The truth is always bigger than what we mortals can know or express. May we seek it always, live in it always, testify to it when we should, and spend the rest of the time listening for it.
Are not five sparrows sold for two small coins? Yet not one of them has escaped the notice of God. (Luke 12:6)
The notice of God.
If a tree falls in the forest, does it make a sound? God hears.
The multicolored deep-sea eels and seahorses and octopi, and other magnificent creatures that live in the ocean’s deepest valleys and have passed through countless generations without a single human eye ever being laid on their stunning beauties—why do they exist? Because God takes notice of them constantly and delights in them.
What could be more terrible and disorienting than the idea that God does not notice what I do or who I am? Could the world really be so completely meaningless that what I do and who I am just falls into a chasm of nothing, and no one cares? That no one knows the whole truth, and we are all doomed to be imperfectly understood by our fellowmen and then die—with no one ever altogether noticing? I mean, even if I got my own show on cable, the cruel fact of the matter is that not everyone would watch it.
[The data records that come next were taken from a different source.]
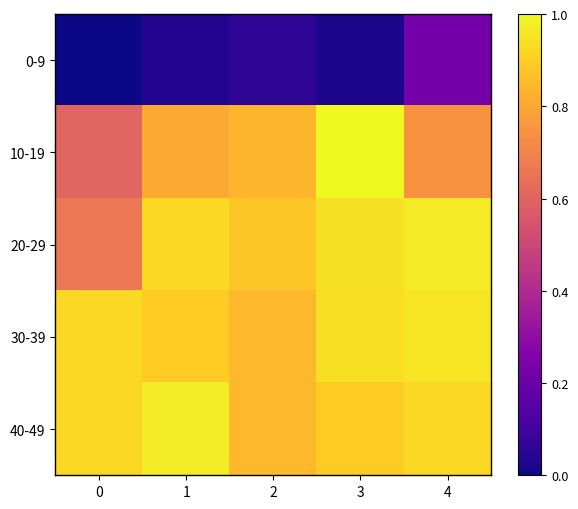

Reading left to right, list all the values displayed in this chart.

0-9: 0=0.0	1=0.0	2=0.1	3=0.0	4=0.2
10-19: 0=0.6	1=0.8	2=0.8	3=1.0	4=0.7
20-29: 0=0.7	1=0.9	2=0.9	3=0.9	4=1.0
30-39: 0=0.9	1=0.9	2=0.8	3=0.9	4=1.0
40-49: 0=0.9	1=1.0	2=0.8	3=0.9	4=0.9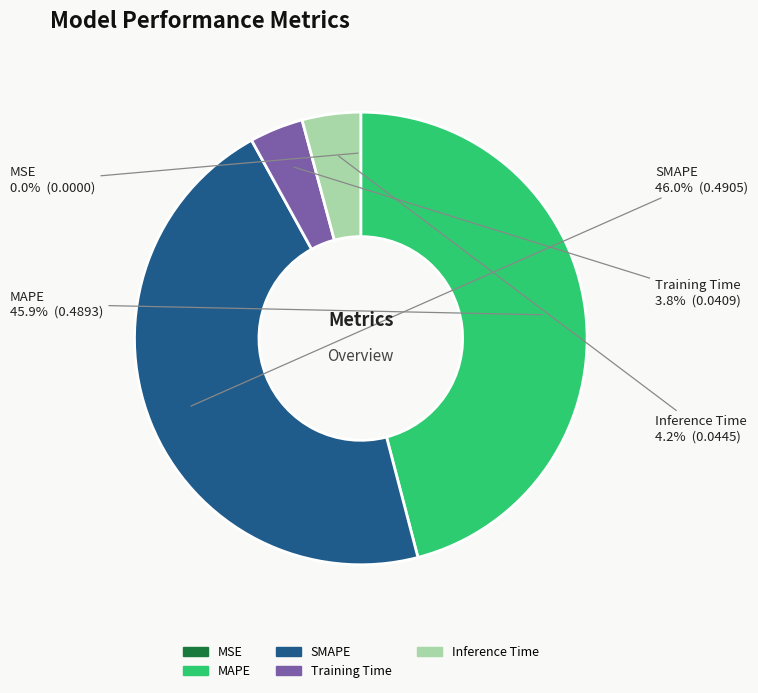

What portion of the pie excludes Training Time?

96.2%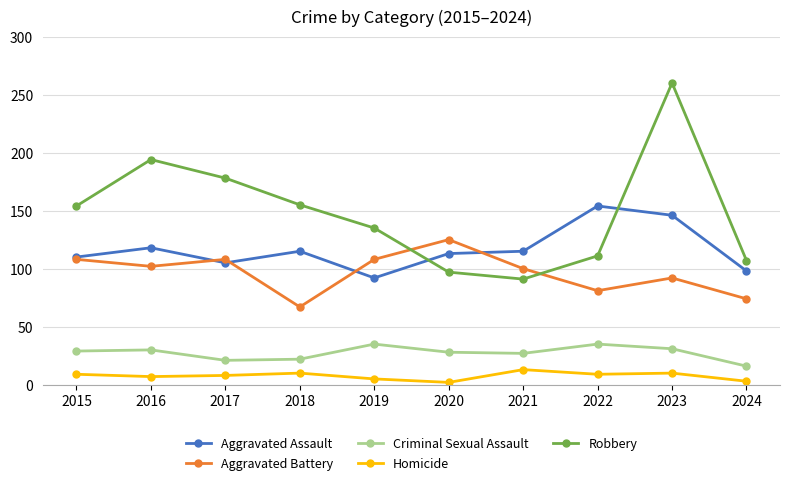

What is the difference between the second highest and minimum values in the Criminal Sexual Assault series?

19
Can it really just be empty air around me, and my own pitiful forgotten self?
No. God takes note. God notices. When I tell a lie and apparently get away with it, God knows the truth. When I do the right thing, and everyone else is too self-absorbed to appreciate it, God does notice. There is always an audience—an eminently discerning, selflessly appreciative audience.
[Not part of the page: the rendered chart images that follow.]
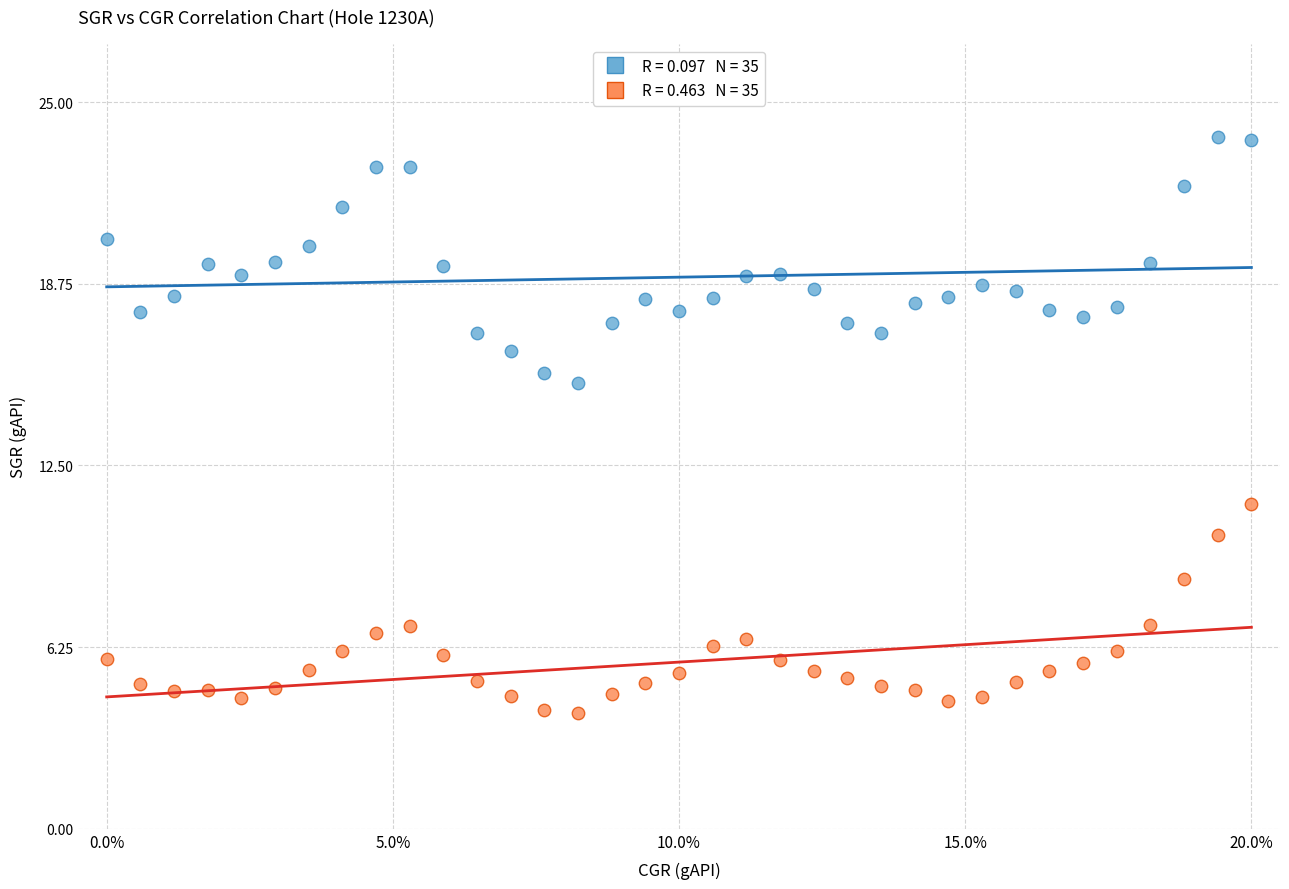

Which series reaches the minimum Y coordinate?

CGR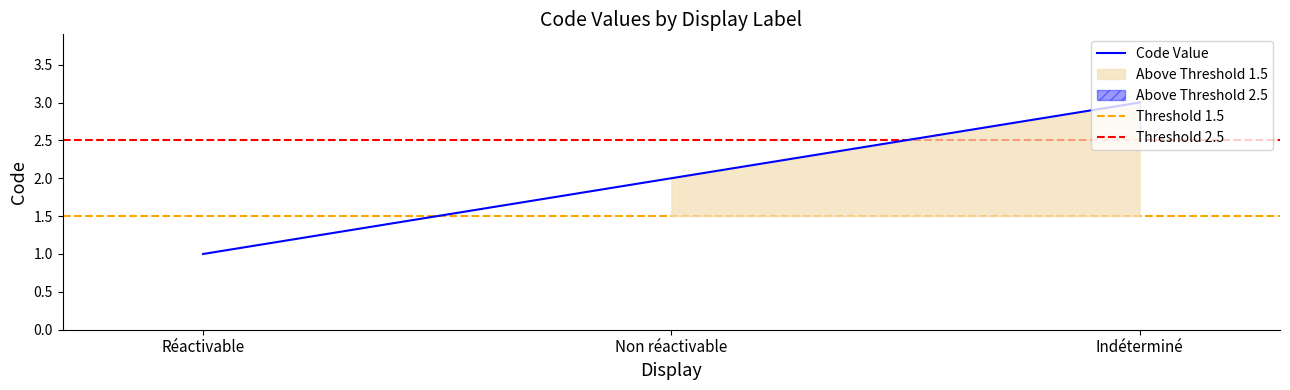

What is the ratio of the value at Non réactivable to the value at Indéterminé?

0.7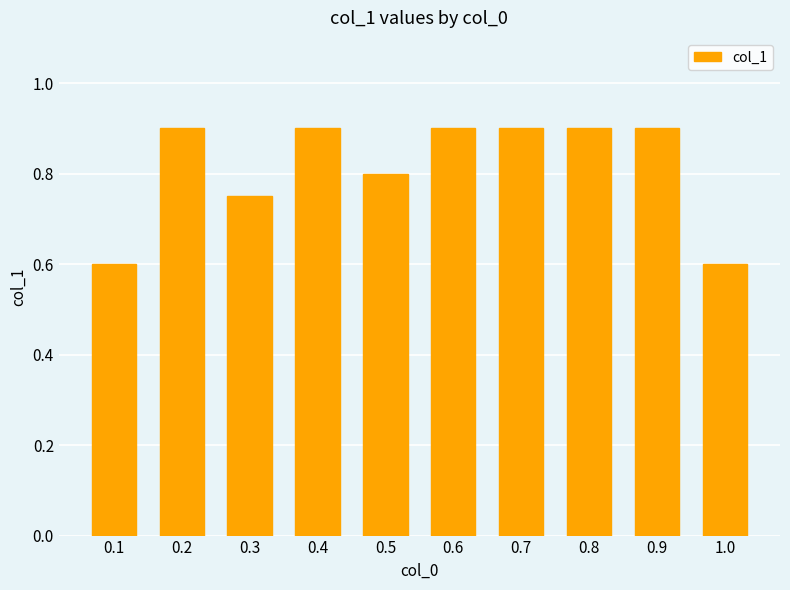

True or false: the data shows 0.5 at 0.7.

False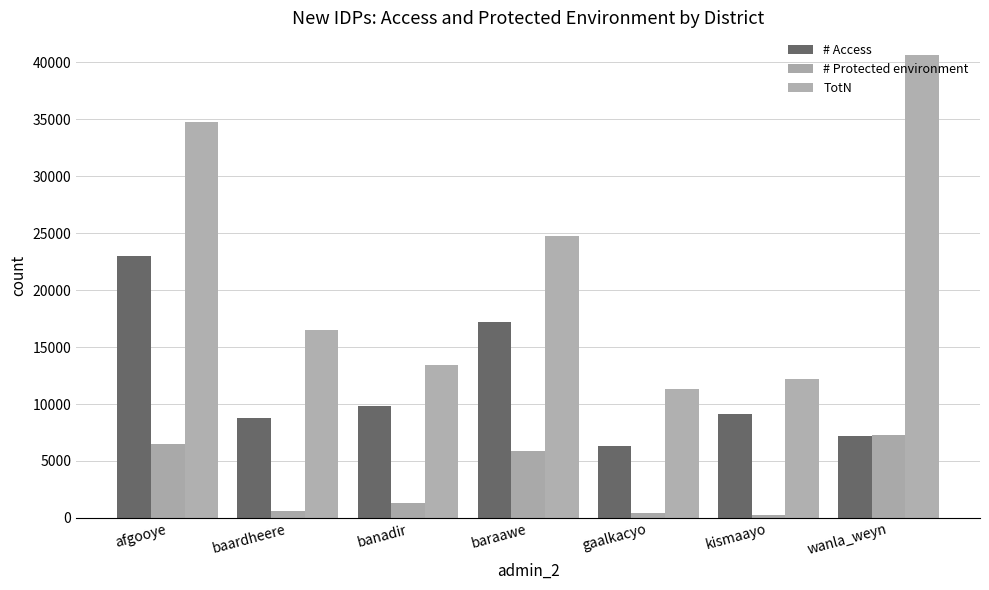

Between afgooye and wanla_weyn, which is larger?

afgooye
He does not let sparrows fall to the ground without noticing. He does not let stinkbugs gets squshed in an unconcerned oblivion. No, God has counted every stinkbug.
And He values us much more highly than any stinkbug, any sparrow, any beluga whale.
Seven billion may strike us as an inconceivably large number, beyond real reckoning, like an endless ant colony of humanoids on this spinning rock. But for God, to focus on every human being, to know the truth in every human heart—that’s how He rolls.
He looks at each of us all the time, with infinitely more tender care than a mother looking at her single newborn child. He notices every little breath each of takes. And He guides us toward the complete revelation of His loving gaze, when we will know fully, even as we are now fully known by God.
The best place for a church and rectory is: The middle of the parish cemetery. The priest should live among the dead, with skeletons for his roommates.
At my little church, we don’t have a parish cemetery. But I have the next best thing: There is a beautiful, enormous, old cemetery right up the hill. Not only that, I have owned a grave in this cemetery for years.
Barring a transfer, I will spend the rest of the history of the world in this neighborhood. My bones will moulder alongside those of my most long-term neighbors.
St. Augustine was a fearless preacher. For example:
God isn’t too grand to talk even to fools. Some of you may say, perhaps, “And how did God talk to a fool?” O my brothers and sisters, how many fools is He talking to here, when the gospel is chanted?
Anyway: The saint was talking about Luke 12:20, when God says to the rich man building bigger barns, “You fool, today your soul is required of you.”
The discipline of clerical celibacy is a constant reminder that death is near.
This is a great blessing: Every time we Catholics come to church, we are confronted by a man who has no inheritance in this world. The members of his body have been put to death. He lives with a foot in the grave, shrouded in black at all times.
This helps us all, we priests included. We need this discipline as much as everyone else. We priests did not choose it; it chose us. The discipline of celibacy has made us bearers of the ultimate truth.